Community College Fights Hunger

Community College Fights Hunger

KMIR

Palm Desert, CA

A recent study showed something alarming: one in five community college students in America is food insecure, meaning they sometimes go hungry because they can’t afford to buy enough food.

"I actually experienced that a couple times myself, you know missing breakfast, you know you come to school didn’t have any coffee," says Scott Relerford, a student ambassador at College of the Desert in Palm Desert, who volunteers and receives help from a new food program.

But on this day 145 COD students who would have gone hungry will have plenty to eat.

Thanks to COD and Find Food Bank’s monthly on campus food distribution, "It’s really nice to just have this opportunity to just have this opportunity to actually not only get food but healthy food," says Relerford.

Former COD student Nikol Ocampo who now works at Find, helped start the program after seeing the need in her nutrition class, she says the face of hunger is not what you think, "The people that are in our line ups are those that are our neighbors, those that live in our communities those that work with us  … it is not that of somebody who is you know homeless or has some sort of addiction or some sort of a mental illness, it is somebody who is just in need of food who is struggling to make ends meet."
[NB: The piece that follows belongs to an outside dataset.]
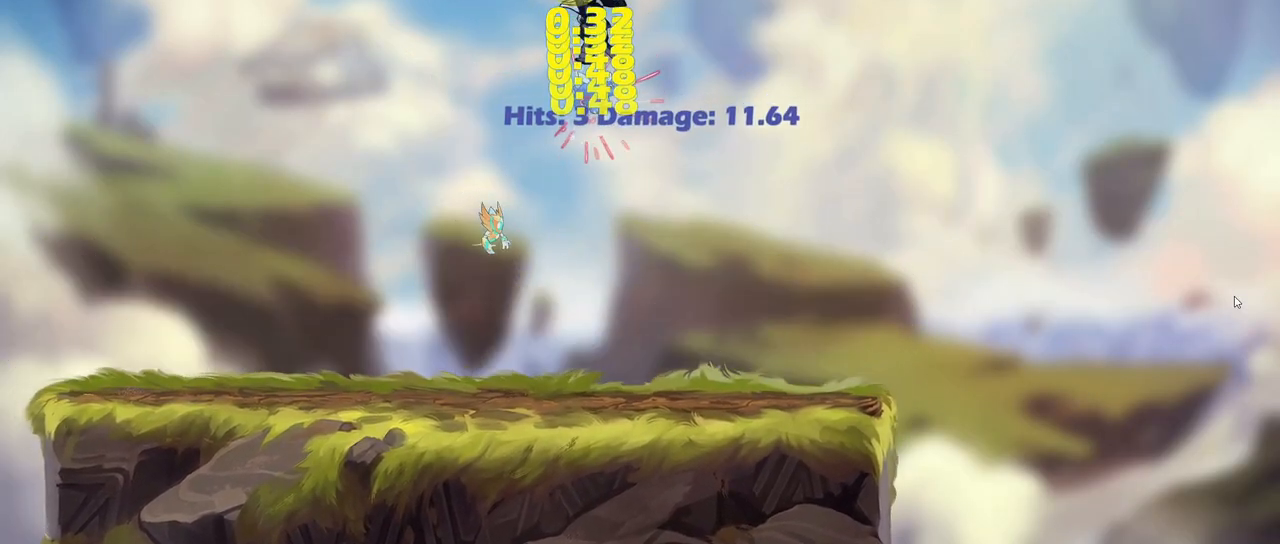
{"keys": [], "events": [[117, "d", "up"]]}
Ocampo says this program is important for students to succeed, "It is something that is critical to their education, if they’re not eating properly, they’re worried about finances, you know they’re not getting good grades, they’re not attending school, they’re not sleeping right, i mean there’s a million different things that kind of coincide with hunger."

The food bank being on campus makes it more accessible to students who would shy away from asking for help. 

"Having other students here stand in line and get food from the find food bank kind of relieves that pressure of feeling like you’re alone you know and that you’re the only one in need," says Relerford. 

A future doctor, psychologist, business owner and teacher say this program is not giving them food, it’s helping them achieve their dreams.